Сомбреваль — единственный разумный и здоровый человек среди бредящих и дергающихся кукол г-на Барбе д’Оревильи; он обладает логикой здравого смысла и кажется мне самым порядочным человеком в мире. Чуть ниже я покажу вздорность предъявляемого ему обвинения в убийстве, а что касается его последнего святотатства, — когда он хочет спасти Каликсту, — то сам автор взял на себя труд объяснить, что для этого безбожника причаститься облаткой, которая теперь в его глазах была лишь мучной лепешкой, отнюдь не могло означать осквернения святыни.
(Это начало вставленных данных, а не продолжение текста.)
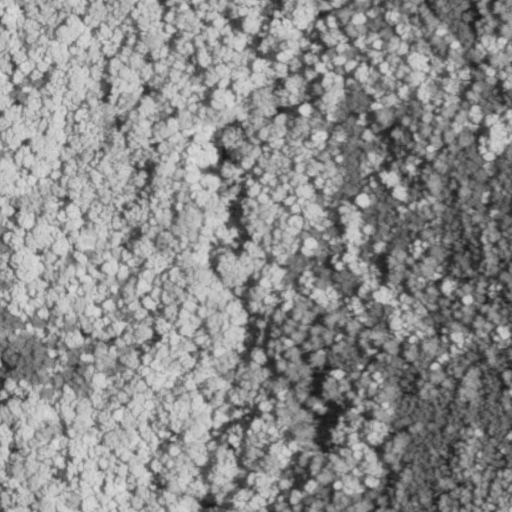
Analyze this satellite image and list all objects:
river: (253, 252)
Этому прямодушному и честному человеку г-н Барбе д’Оревильи противопоставил в романе двух других священников — аббата Югона и аббата Меотиса. Аббат Югон, — какая добрая душа! — возвращаясь из изгнания, первым делом открывает жене Сомбреваля, которая в это время беременна Каликстой, что ее муж — священник; а аббат Меотис, — какое чувствительное сердце! — поразмыслив, должен ли он убить Каликсту, в конце концов покоряется воле неба и сообщает девушке, что отец обманывает ее, что он оскверняет святое причастие. Таким образом, жену Сомбреваля губит аббат Югон, а Каликсту — аббат Меотис, причем оба они сознательно идут на убийство, особенно второй из них: этот ангел кротости виновен в преступлении с заранее обдуманным намерением. Г-н Барбе д’Оревильи поистине удачно нашел, кого показать нам в качестве верных служителей господних. Что для них любое живое существо? Его удел — страдать и умереть; интересы неба — прежде всего.

Вот какова их религия — религия, унизительная для души и для воли человека, оскорбительная для самого бога. В то время как Сомбреваль днем и ночью борется с болезнью Каликсты, аббат Меотис сложа руки спокойно ждет благоусмотрения небес; тогда как несчастный отец обманывает самого себя, отрекается от всего, что составляло его силу, от всех своих убеждений, дабы ценой самоуничтожения купить жизнь дочери, находится священник, который, по повелению свыше, исподтишка наносит удар и убивает насмерть ни в чем не повинное юное создание. И после этого г-н Барбе д’Оревильи пытается нас уверить, что Каликсту спровадил на тот свет Сомбреваль! В таком случае, очевидно, спасти ее хотел аббат Меотис. Впрочем, и это похоже на правду: иные священники часто получают такие указания небес, которые повергают целые семьи в траур, а слабые души всегда находят, на кого свалить вину за гнев божий.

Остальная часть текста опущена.